» **Instructions to follow**
Copy, word for word, the lines below from the one containing "pinky pip: (341, 375)" up to and including the one containing "index tip: (323, 193)", with pictures left out.

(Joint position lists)
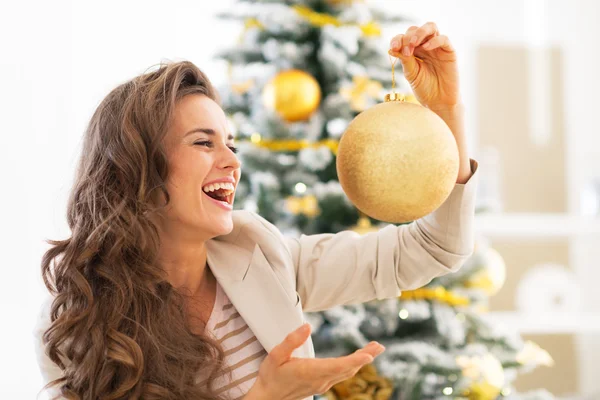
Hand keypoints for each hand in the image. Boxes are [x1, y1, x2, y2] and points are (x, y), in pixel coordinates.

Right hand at [245, 323, 384, 399]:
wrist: (266, 397)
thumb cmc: (270, 376)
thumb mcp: (276, 355)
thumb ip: (291, 340)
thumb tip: (307, 326)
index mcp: (311, 371)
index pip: (338, 366)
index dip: (355, 360)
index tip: (369, 354)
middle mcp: (320, 380)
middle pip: (348, 368)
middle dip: (365, 356)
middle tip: (379, 346)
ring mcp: (321, 384)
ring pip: (347, 372)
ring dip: (361, 361)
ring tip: (373, 349)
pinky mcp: (320, 385)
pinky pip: (341, 375)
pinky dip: (352, 365)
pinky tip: (356, 360)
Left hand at [388, 22, 459, 108]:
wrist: (439, 101)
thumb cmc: (424, 88)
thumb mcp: (411, 74)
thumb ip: (405, 60)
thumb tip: (391, 49)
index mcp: (413, 50)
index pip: (404, 37)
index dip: (397, 39)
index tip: (393, 48)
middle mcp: (425, 46)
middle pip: (415, 30)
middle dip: (408, 37)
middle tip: (405, 49)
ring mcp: (437, 47)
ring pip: (431, 27)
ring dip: (420, 33)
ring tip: (413, 44)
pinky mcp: (449, 51)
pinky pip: (444, 39)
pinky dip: (434, 41)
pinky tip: (426, 48)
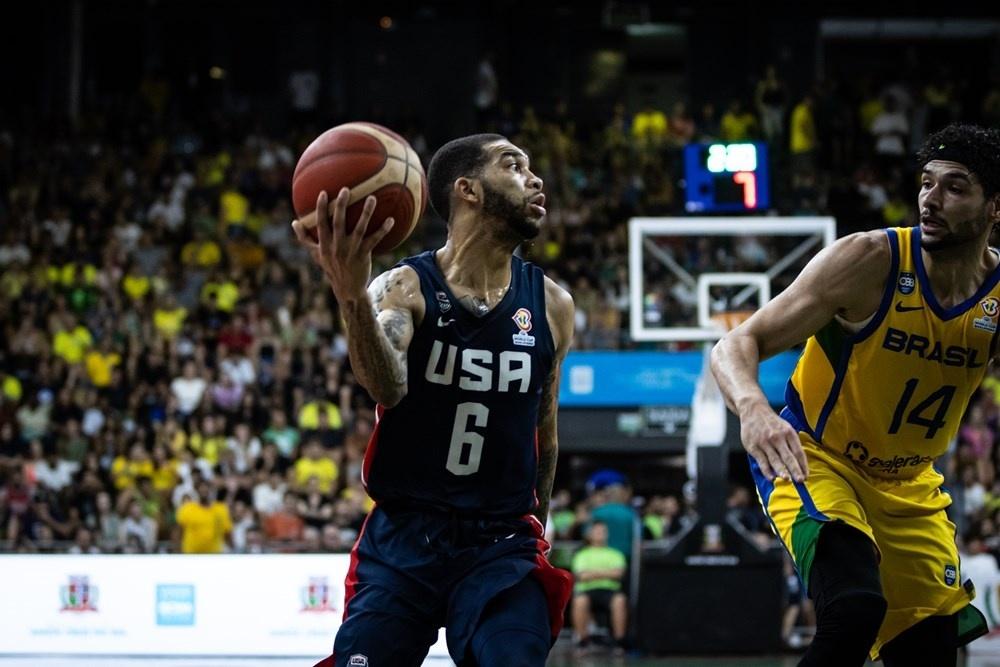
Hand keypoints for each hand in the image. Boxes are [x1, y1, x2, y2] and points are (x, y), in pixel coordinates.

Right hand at [291, 188, 395, 302]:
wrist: (347, 288)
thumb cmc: (331, 267)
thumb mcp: (315, 254)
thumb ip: (304, 238)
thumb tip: (294, 222)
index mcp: (324, 244)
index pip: (321, 224)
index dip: (321, 209)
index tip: (323, 193)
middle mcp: (337, 246)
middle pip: (338, 223)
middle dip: (341, 206)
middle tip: (346, 189)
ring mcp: (351, 250)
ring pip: (359, 228)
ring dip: (366, 213)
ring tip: (372, 198)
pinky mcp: (364, 254)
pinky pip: (375, 240)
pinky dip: (383, 230)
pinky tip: (391, 219)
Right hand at [739, 403, 808, 481]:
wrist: (753, 410)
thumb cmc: (772, 422)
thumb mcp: (786, 427)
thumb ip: (792, 443)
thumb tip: (799, 463)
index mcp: (788, 433)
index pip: (798, 452)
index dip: (803, 465)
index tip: (806, 476)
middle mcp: (777, 437)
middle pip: (788, 457)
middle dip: (795, 470)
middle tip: (800, 480)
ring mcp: (764, 442)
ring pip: (775, 460)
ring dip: (782, 471)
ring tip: (787, 479)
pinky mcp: (753, 446)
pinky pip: (761, 461)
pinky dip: (766, 470)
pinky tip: (771, 477)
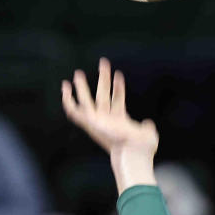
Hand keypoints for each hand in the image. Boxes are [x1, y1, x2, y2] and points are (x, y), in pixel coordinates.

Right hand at [61, 58, 157, 193]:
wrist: (133, 152)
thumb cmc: (142, 148)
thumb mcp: (148, 135)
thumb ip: (147, 128)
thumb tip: (148, 124)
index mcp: (119, 122)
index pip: (117, 101)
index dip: (118, 88)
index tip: (119, 75)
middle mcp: (107, 121)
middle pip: (103, 95)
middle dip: (103, 79)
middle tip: (103, 62)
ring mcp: (97, 122)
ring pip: (86, 101)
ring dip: (82, 87)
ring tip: (78, 73)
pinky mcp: (90, 123)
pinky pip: (74, 111)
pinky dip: (68, 100)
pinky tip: (65, 87)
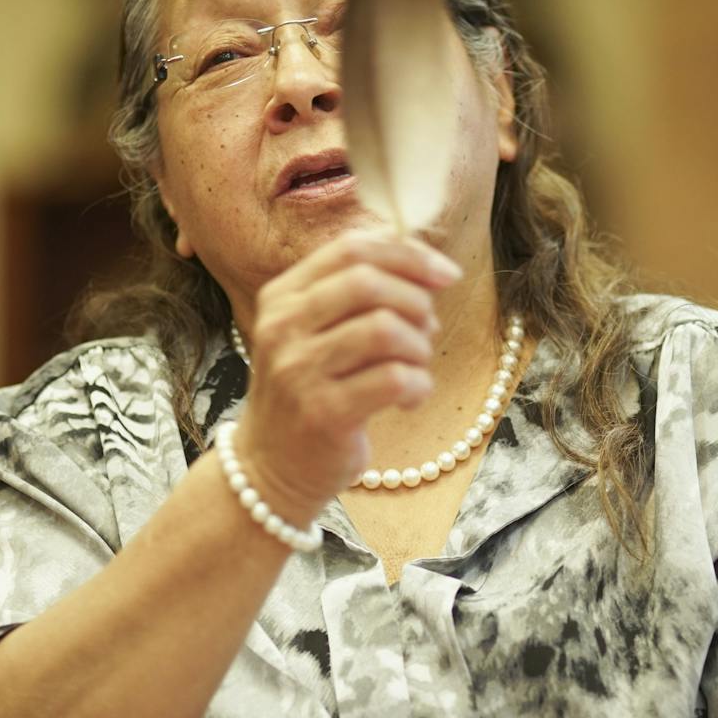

» **Response area**
pinky pip: (341, 375)
pinky dip: (352, 365)
pinky tip: (356, 360)
Left hand at [388, 22, 459, 108]:
wrist: (439, 101)
thumb cmc: (424, 88)
thumb mcp: (411, 74)
thumb ip: (405, 60)
thumb tip: (391, 49)
index mcp: (413, 50)
index pip: (404, 37)
index dip: (397, 39)
index tip: (393, 48)
middle mcp: (425, 46)
middle pip: (415, 30)
middle dip: (408, 37)
middle tip: (405, 49)
ring mcp: (437, 47)
ring pip: (431, 27)
ring dip: (420, 33)
ring tip: (413, 44)
pinky mcp: (449, 51)
pinky pip: (444, 39)
pinky dip: (434, 41)
pinky tip: (426, 48)
Hand keypoints for each hand in the image. Boxes are [x1, y1, x2, y2] and points are (x, y), in pixel coordinates.

Right hand at [291, 188, 395, 302]:
wrist: (347, 288)
thumb cmc: (331, 267)
thumb mcp: (315, 254)
thumb ip: (304, 238)
thumb tip: (294, 222)
index mcp: (324, 244)
index pip: (321, 224)
index dip: (321, 209)
index tip: (323, 193)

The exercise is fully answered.